* **PROVIDED DATA**:
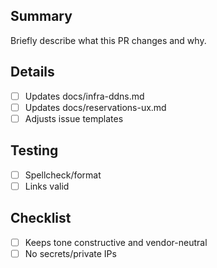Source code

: ## Summary
Briefly describe what this PR changes and why.

## Details
- [ ] Updates docs/infra-ddns.md
- [ ] Updates docs/reservations-ux.md
- [ ] Adjusts issue templates

## Testing
- [ ] Spellcheck/format
- [ ] Links valid

## Checklist
- [ ] Keeps tone constructive and vendor-neutral
- [ ] No secrets/private IPs
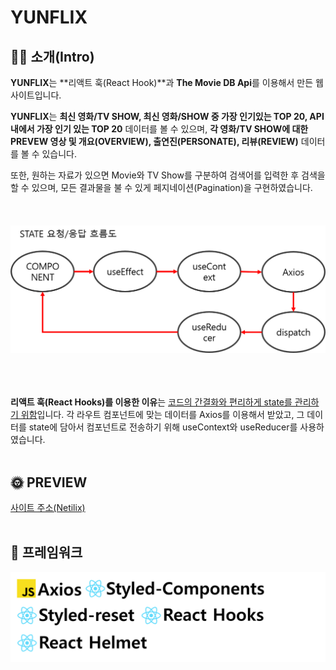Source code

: # YUNFLIX

## 🙋‍♂️ 소개(Intro)

**YUNFLIX**는 **리액트 훅(React Hook)**과 **The Movie DB Api**를 이용해서 만든 웹 사이트입니다.<br/>

**YUNFLIX**는 **최신 영화/TV SHOW, 최신 영화/SHOW 중 가장 인기있는 TOP 20, API내에서 가장 인기 있는 TOP 20** 데이터를 볼 수 있으며, **각 영화/TV SHOW에 대한 PREVEW 영상 및 개요(OVERVIEW), 출연진(PERSONATE), 리뷰(REVIEW)** 데이터를 볼 수 있습니다.<br/>

또한, 원하는 자료가 있으면 Movie와 TV Show를 구분하여 검색어를 입력한 후 검색을 할 수 있으며, 모든 결과물을 불 수 있게 페지네이션(Pagination)을 구현하였습니다. <br/>
<br/><br/><br/>
![screentshot](./images/state-flow.png)
<br/><br/><br/><br/>

**리액트 훅(React Hooks)를 이용한 이유**는 <u>코드의 간결화와 편리하게 state를 관리하기 위함</u>입니다. 각 라우트 컴포넌트에 맞는 데이터를 Axios를 이용해서 받았고, 그 데이터를 state에 담아서 컴포넌트로 전송하기 위해 useContext와 useReducer를 사용하였습니다.<br/><br/>

## 🌞 PREVIEW

[사이트 주소(Netilix)](https://fervent-shirley-991dad.netlify.app/)
<br/>
<br/>

## 📖 프레임워크

![screentshot](./images/frameworks.png)

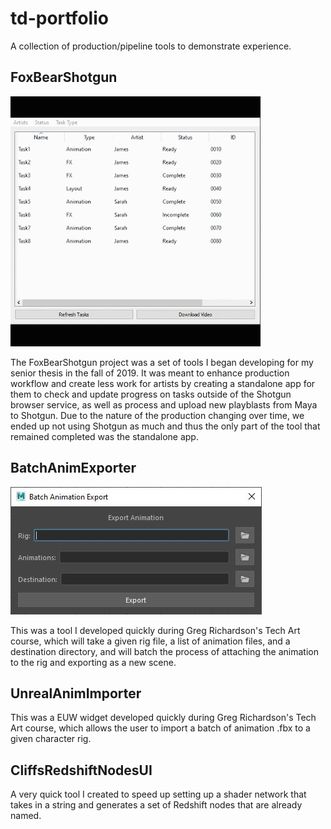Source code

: # td-portfolio
A collection of production/pipeline tools to demonstrate experience.

## FoxBearShotgun

![FoxBearShotgun](./images/FBS.gif)

The FoxBearShotgun project was a set of tools I began developing for my senior thesis in the fall of 2019. It was meant to enhance production workflow and create less work for artists by creating a standalone app for them to check and update progress on tasks outside of the Shotgun browser service, as well as process and upload new playblasts from Maya to Shotgun. Due to the nature of the production changing over time, we ended up not using Shotgun as much and thus the only part of the tool that remained completed was the standalone app.


## BatchAnimExporter

![BatchAnimMaya](./images/BatchAnimMaya.JPG)

This was a tool I developed quickly during Greg Richardson's Tech Art course, which will take a given rig file, a list of animation files, and a destination directory, and will batch the process of attaching the animation to the rig and exporting as a new scene.

## UnrealAnimImporter

This was a EUW widget developed quickly during Greg Richardson's Tech Art course, which allows the user to import a batch of animation .fbx to a given character rig.

## CliffsRedshiftNodesUI

A very quick tool I created to speed up setting up a shader network that takes in a string and generates a set of Redshift nodes that are already named.
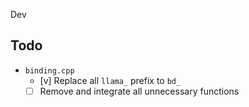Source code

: Dev

## Todo

* `binding.cpp`
    * [v] Replace all `llama_` prefix to `bd_`
    * [ ] Remove and integrate all unnecessary functions
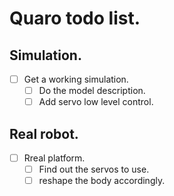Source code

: # Quaro todo list.

## Simulation.

  - [ ] Get a working simulation.
    - [ ] Do the model description.
    - [ ] Add servo low level control.

## Real robot.

  - [ ] Rreal platform.
    - [ ] Find out the servos to use.
    - [ ] reshape the body accordingly.
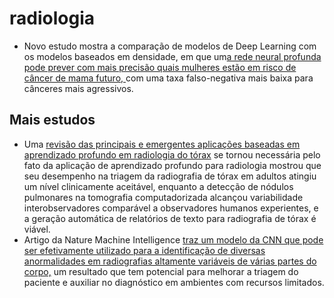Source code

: # radiologia

* Novo estudo mostra a comparação de modelos de Deep Learning com os modelos baseados em densidade, em que um[a rede neural profunda pode prever com mais precisão quais mulheres estão em risco de câncer de mama futuro, ](https://pubs.rsna.org/doi/10.1148/radiol.2019190872?url_ver=Z39.88-2003&rfr_id=ori%3Arid%3Acrossref.org&rfr_dat=cr_pub%3Dpubmed)com uma taxa falso-negativa mais baixa para cânceres mais agressivos.

## Mais estudos

* Uma [revisão das principais e emergentes aplicações baseadas em aprendizado profundo em radiologia do tórax](https://link.springer.com/article/10.1007%2Fs40134-019-0333-9) se tornou necessária pelo fato da aplicação de aprendizado profundo para radiologia mostrou que seu desempenho na triagem da radiografia de tórax em adultos atingiu um nível clinicamente aceitável, enquanto a detecção de nódulos pulmonares na tomografia computadorizada alcançou variabilidade interobservadores comparável a observadores humanos experientes, e a geração automática de relatórios de texto para radiografia de tórax é viável. 
* Artigo da Nature Machine Intelligence [traz um modelo da CNN que pode ser efetivamente utilizado para a identificação de diversas anormalidades em radiografias altamente variáveis ​​de várias partes do corpo,](https://www.nature.com/articles/s42256-019-0126-0) um resultado que tem potencial para melhorar a triagem do paciente e auxiliar no diagnóstico em ambientes com recursos limitados.

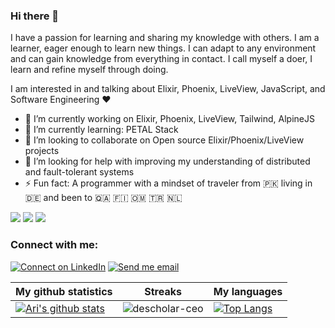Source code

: ### Hi there 👋

<!--
**ahmadkhubaib/ahmadkhubaib** is a ✨ _special_ ✨ repository because its `README.md` (this file) appears on your GitHub profile.

Here are some ideas to get you started:

- 🔭 I’m currently working on ...
- 🌱 I’m currently learning ...
- 👯 I’m looking to collaborate on ...
- 🤔 I’m looking for help with ...
- 💬 Ask me about ...
- 📫 How to reach me: ...
- 😄 Pronouns: ...
- ⚡ Fun fact: ...
-->

I have a passion for learning and sharing my knowledge with others. I am a learner, eager enough to learn new things. I can adapt to any environment and can gain knowledge from everything in contact. I call myself a doer, I learn and refine myself through doing.

I am interested in and talking about Elixir, Phoenix, LiveView, JavaScript, and Software Engineering ♥️

- 🔭 I’m currently working on Elixir, Phoenix, LiveView, Tailwind, AlpineJS
- 🌱 I’m currently learning: PETAL Stack
- 👯 I’m looking to collaborate on Open source Elixir/Phoenix/LiveView projects
- 🤔 I’m looking for help with improving my understanding of distributed and fault-tolerant systems
- ⚡ Fun fact: A programmer with a mindset of traveler from 🇵🇰 living in 🇩🇪 and been to 🇶🇦 🇫🇮 🇴🇲 🇹🇷 🇳🇱

![](https://img.shields.io/badge/Language-Elixir-green) 
![](https://img.shields.io/badge/Stack-PETAL-blue)
![](https://komarev.com/ghpvc/?username=ahmadkhubaib&style=plastic&color=green)

### Connect with me:
[![Connect on LinkedIn](https://img.shields.io/badge/--linkedin?label=LinkedIn&logo=LinkedIn&style=social)](https://www.linkedin.com/in/khubaib-ahmad/) [![Send me email](https://img.shields.io/badge/--gmail?label=Gmail&logo=Gmail&style=social)](mailto:khubaibahmad1994@gmail.com)


|My github statistics|Streaks|My languages|
|-|-|-|
|[![Ari's github stats](https://github-readme-stats.vercel.app/api?username=ahmadkhubaib&show_icons=true&theme=dark&hide_title=true)](https://github.com/ahmadkhubaib)|![descholar-ceo](https://github-readme-streak-stats.herokuapp.com/?user=ahmadkhubaib&theme=dark)|[![Top Langs](https://github-readme-stats.vercel.app/api/top-langs/?username=ahmadkhubaib&show_icons=true&theme=dark&layout=compact&hide_title=true)](https://github.com/ahmadkhubaib)
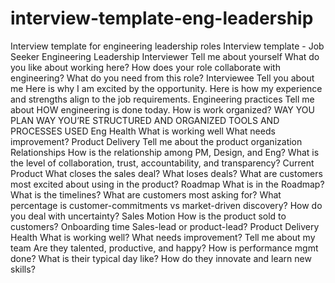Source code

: # interview-template-eng-leadership
Interview template for engineering leadership roles
Interview template - Job Seeker
Engineering Leadership
Interviewer
Tell me about yourself
What do you like about working here?
How does your role collaborate with engineering?
What do you need from this role?
Interviewee
Tell you about me
Here is why I am excited by the opportunity.
Here is how my experience and strengths align to the job requirements.
Engineering practices
Tell me about HOW engineering is done today. 
How is work organized?
WAY YOU PLAN
WAY YOU’RE STRUCTURED AND ORGANIZED
TOOLS AND PROCESSES USED
Eng Health
What is working well
What needs improvement?
Product Delivery
Tell me about the product organization
Relationships
How is the relationship among PM, Design, and Eng?
What is the level of collaboration, trust, accountability, and transparency?
Current Product
What closes the sales deal? What loses deals?
What are customers most excited about using in the product?
Roadmap
What is in the Roadmap? What is the timelines?
What are customers most asking for?
What percentage is customer-commitments vs market-driven discovery?
How do you deal with uncertainty?
Sales Motion
How is the product sold to customers?
Onboarding time
Sales-lead or product-lead?
Product Delivery Health
What is working well?
What needs improvement?
Tell me about my team
Are they talented, productive, and happy?
How is performance mgmt done?
What is their typical day like?
How do they innovate and learn new skills?
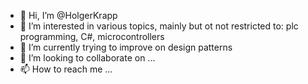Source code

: - 👋 Hi, I’m @HolgerKrapp
- 👀 I’m interested in various topics, mainly but ot not restricted to: plc programming, C#, microcontrollers
- 🌱 I’m currently trying to improve on design patterns
- 💞️ I’m looking to collaborate on ...
- 📫 How to reach me ...

<!---
HolgerKrapp/HolgerKrapp is a ✨ special ✨ repository because its `README.md` (this file) appears on your GitHub profile.
You can click the Preview link to take a look at your changes.
--->
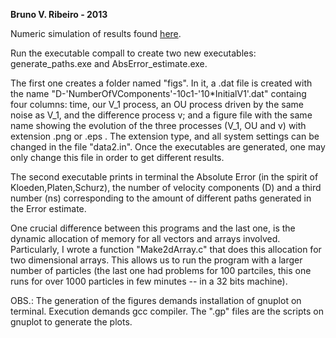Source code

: **Bruno V. Ribeiro - 2013**

Numeric simulation of results found [here](https://link.springer.com/article/10.1007/s10955-013-0835-4).

Run the executable compall to create two new executables: generate_paths.exe
 and AbsError_estimate.exe.

The first one creates a folder named "figs". In it, a .dat file is created with the name "D-'NumberOfVComponents'-10c1-'10*InitialV1'.dat"
containg four columns: time, our V_1 process, an OU process driven by the same noise as V_1, and the difference process v;
and a figure file with the same name showing the evolution of the three processes (V_1, OU and v) with extension .png or .eps .
The extension type, and all system settings can be changed in the file "data2.in".
Once the executables are generated, one may only change this file in order to get different results.


The second executable prints in terminal the Absolute Error (in the spirit of
Kloeden,Platen,Schurz), the number of velocity components (D) and a third number (ns)
corresponding to the amount of different paths generated in the Error estimate.

One crucial difference between this programs and the last one, is the dynamic allocation of memory
for all vectors and arrays involved. Particularly, I wrote a function "Make2dArray.c"
that does this allocation for two dimensional arrays. This allows us to run the program
with a larger number of particles (the last one had problems for 100 partciles, this one runs
for over 1000 particles in few minutes -- in a 32 bits machine).

OBS.: 	The generation of the figures demands installation of gnuplot on terminal.
		Execution demands gcc compiler.
		The ".gp" files are the scripts on gnuplot to generate the plots.
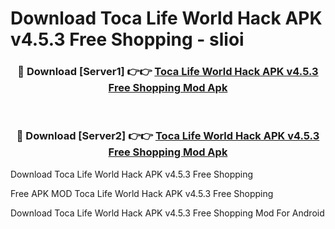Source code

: # Download Toca Life World Hack APK v4.5.3 Free Shopping - slioi



<div align="center">
<h3>🔴 Download [Server1] 👉👉 <a href="https://momento.my/?title=Toca_Life_World_Hack_APK_v4.5.3_Free_Shopping">Toca Life World Hack APK v4.5.3 Free Shopping Mod Apk</a></h3><br>

<h3>🔴 Download [Server2] 👉👉 <a href="https://momento.my/?title=Toca_Life_World_Hack_APK_v4.5.3_Free_Shopping">Toca Life World Hack APK v4.5.3 Free Shopping Mod Apk</a></h3>
</div>



Download Toca Life World Hack APK v4.5.3 Free Shopping 

Free APK MOD Toca Life World Hack APK v4.5.3 Free Shopping 

Download Toca Life World Hack APK v4.5.3 Free Shopping Mod For Android

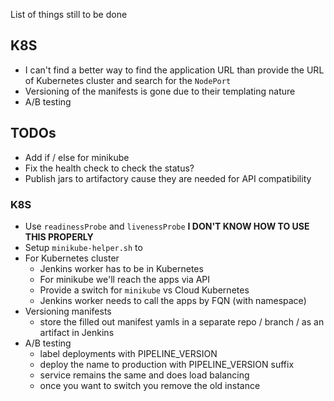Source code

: List of things still to be done

## K8S

- I can't find a better way to find the application URL than provide
the URL of Kubernetes cluster and search for the `NodePort`
- Versioning of the manifests is gone due to their templating nature
- A/B testing

## TODOs

- Add if / else for minikube
- Fix the health check to check the status?
- Publish jars to artifactory cause they are needed for API compatibility

### K8S

- Use `readinessProbe` and `livenessProbe` **I DON'T KNOW HOW TO USE THIS PROPERLY**
- Setup `minikube-helper.sh` to 
- For Kubernetes cluster 
    - Jenkins worker has to be in Kubernetes
    - For minikube we'll reach the apps via API
    - Provide a switch for `minikube` vs Cloud Kubernetes
    - Jenkins worker needs to call the apps by FQN (with namespace)
- Versioning manifests
    - store the filled out manifest yamls in a separate repo / branch
    / as an artifact in Jenkins
- A/B testing
    - label deployments with PIPELINE_VERSION
    - deploy the name to production with PIPELINE_VERSION suffix
    - service remains the same and does load balancing
    - once you want to switch you remove the old instance
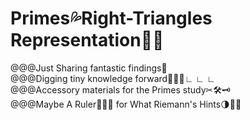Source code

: # Primes💦Right-Triangles Representation🍉👟
@@@Just Sharing fantastic findings🌈<br>
@@@Digging tiny knowledge forward🚩🚩🚩∟ ∟ ∟<br>
@@@Accessory materials for the Primes study✂🛠🗝<br>
@@@Maybe A Ruler📐💡🔦 for What Riemann's Hints🌗🎅🔎<br>
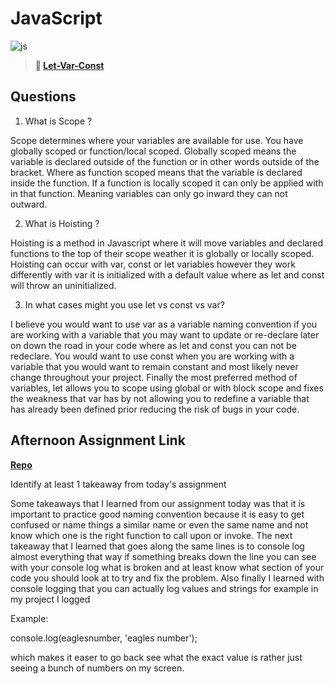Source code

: # JavaScript

![js](https://bcw.blob.core.windows.net/public/img/courses/js.gif)

> **📖 [Let-Var-Const](https://codeworksacademy.com/fs-student-guide/resources/wk2/01-Let-Var-Const)**

## Questions

1. What is Scope ?

Scope determines where your variables are available for use. You have globally scoped or function/local scoped. Globally scoped means the variable is declared outside of the function or in other words outside of the bracket. Where as function scoped means that the variable is declared inside the function. If a function is locally scoped it can only be applied with in that function. Meaning variables can only go inward they can not outward.

2. What is Hoisting ?

Hoisting is a method in Javascript where it will move variables and declared functions to the top of their scope weather it is globally or locally scoped. Hoisting can occur with var, const or let variables however they work differently with var it is initialized with a default value where as let and const will throw an uninitialized.


3. In what cases might you use let vs const vs var?

I believe you would want to use var as a variable naming convention if you are working with a variable that you may want to update or re-declare later on down the road in your code where as let and const you can not be redeclare. You would want to use const when you are working with a variable that you would want to remain constant and most likely never change throughout your project. Finally the most preferred method of variables, let allows you to scope using global or with block scope and fixes the weakness that var has by not allowing you to redefine a variable that has already been defined prior reducing the risk of bugs in your code.


## Afternoon Assignment Link

**[Repo](https://tylerrice27.github.io/May-16-Afternoon-Challenge/)**

Identify at least 1 takeaway from today's assignment

Some takeaways that I learned from our assignment today was that it is important to practice good naming convention because it is easy to get confused or name things a similar name or even the same name and not know which one is the right function to call upon or invoke. The next takeaway that I learned that goes along the same lines is to console log almost everything that way if something breaks down the line you can see with your console log what is broken and at least know what section of your code you should look at to try and fix the problem. Also finally I learned with console logging that you can actually log values and strings for example in my project I logged

Example:

 console.log(eaglesnumber, 'eagles number');


which makes it easer to go back see what the exact value is rather 
just seeing a bunch of numbers on my screen.

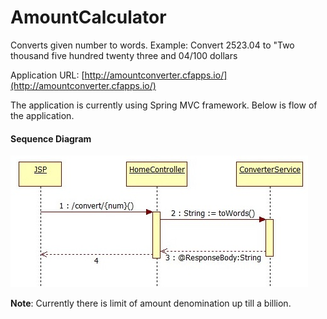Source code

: AmountCalculator
================

Converts given number to words. Example: Convert 2523.04 to "Two thousand five hundred twenty three and 04/100 dollars

Application URL: [http://amountconverter.cfapps.io/](http://amountconverter.cfapps.io/) 

The application is currently using Spring MVC framework. 
Below is flow of the application.

#### Sequence Diagram
![Sequence Diagram](docs/seq.jpg)

**Note**: Currently there is limit of amount denomination up till a billion.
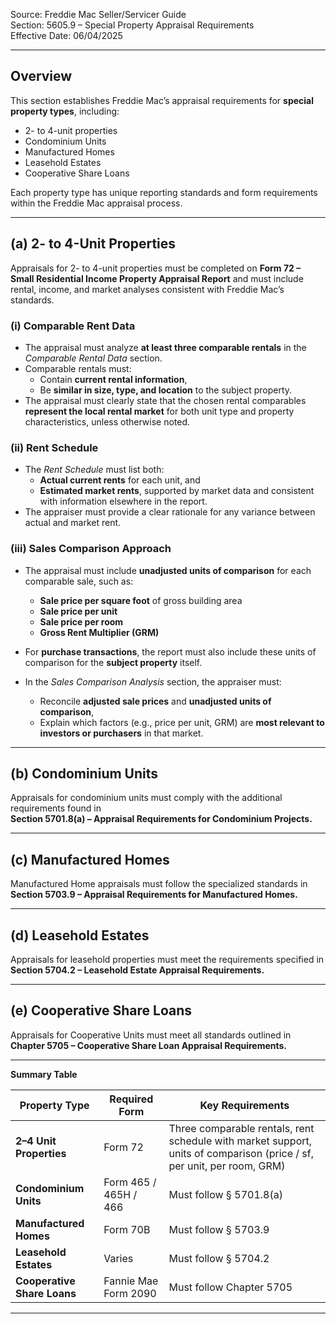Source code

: Source: Freddie Mac Seller/Servicer Guide  
Section: 5605.9 – Special Property Appraisal Requirements  
Effective Date: 06/04/2025  

---

## Overview
This section establishes Freddie Mac’s appraisal requirements for **special property types**, including:

- 2- to 4-unit properties  
- Condominium Units  
- Manufactured Homes  
- Leasehold Estates  
- Cooperative Share Loans  

Each property type has unique reporting standards and form requirements within the Freddie Mac appraisal process.

---

## (a) 2- to 4-Unit Properties
Appraisals for 2- to 4-unit properties must be completed on **Form 72 – Small Residential Income Property Appraisal Report** and must include rental, income, and market analyses consistent with Freddie Mac’s standards.

### (i) Comparable Rent Data
- The appraisal must analyze **at least three comparable rentals** in the *Comparable Rental Data* section.  
- Comparable rentals must:
  - Contain **current rental information**,  
  - Be **similar in size, type, and location** to the subject property.  
- The appraisal must clearly state that the chosen rental comparables **represent the local rental market** for both unit type and property characteristics, unless otherwise noted.

### (ii) Rent Schedule
- The *Rent Schedule* must list both:
  - **Actual current rents** for each unit, and  
  - **Estimated market rents**, supported by market data and consistent with information elsewhere in the report.  
- The appraiser must provide a clear rationale for any variance between actual and market rent.

### (iii) Sales Comparison Approach
- The appraisal must include **unadjusted units of comparison** for each comparable sale, such as:
  - **Sale price per square foot** of gross building area  
  - **Sale price per unit**  
  - **Sale price per room**  
  - **Gross Rent Multiplier (GRM)**  

- For **purchase transactions**, the report must also include these units of comparison for the **subject property** itself.  

- In the *Sales Comparison Analysis* section, the appraiser must:
  - Reconcile **adjusted sale prices** and **unadjusted units of comparison**,  
  - Explain which factors (e.g., price per unit, GRM) are **most relevant to investors or purchasers** in that market.  

---

## (b) Condominium Units
Appraisals for condominium units must comply with the additional requirements found in  
**Section 5701.8(a) – Appraisal Requirements for Condominium Projects.**

---

## (c) Manufactured Homes
Manufactured Home appraisals must follow the specialized standards in  
**Section 5703.9 – Appraisal Requirements for Manufactured Homes.**

---

## (d) Leasehold Estates
Appraisals for leasehold properties must meet the requirements specified in  
**Section 5704.2 – Leasehold Estate Appraisal Requirements.**

---

## (e) Cooperative Share Loans
Appraisals for Cooperative Units must meet all standards outlined in  
**Chapter 5705 – Cooperative Share Loan Appraisal Requirements.**

---

**Summary Table**

| Property Type | Required Form | Key Requirements |
|----------------|----------------|------------------|
| **2–4 Unit Properties** | Form 72 | Three comparable rentals, rent schedule with market support, units of comparison (price / sf, per unit, per room, GRM) |
| **Condominium Units** | Form 465 / 465H / 466 | Must follow § 5701.8(a) |
| **Manufactured Homes** | Form 70B | Must follow § 5703.9 |
| **Leasehold Estates** | Varies | Must follow § 5704.2 |
| **Cooperative Share Loans** | Fannie Mae Form 2090 | Must follow Chapter 5705 |

---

* **TASK REQUIREMENTS**: In the entries above, find the line containing "Below is flow of the application." and the line containing "## (a) 2- to 4-Unit Properties"; give again exactly those two lines and every line between them, minus the pictures.

* **OUTPUT FOR THIS TASK**:
Below is flow of the application.

#### Sequence Diagram
![Sequence Diagram](docs/seq.jpg)

**Note**: Currently there is limit of amount denomination up till a billion.
Source code

: Source: Freddie Mac Seller/Servicer Guide  
Section: 5605.9 – Special Property Appraisal Requirements  
Effective Date: 06/04/2025  

---

## Overview
This section establishes Freddie Mac’s appraisal requirements for **special property types**, including:

- 2- to 4-unit properties  
- Condominium Units  
- Manufactured Homes  
- Leasehold Estates  
- Cooperative Share Loans  

Each property type has unique reporting standards and form requirements within the Freddie Mac appraisal process.

---

## (a) 2- to 4-Unit Properties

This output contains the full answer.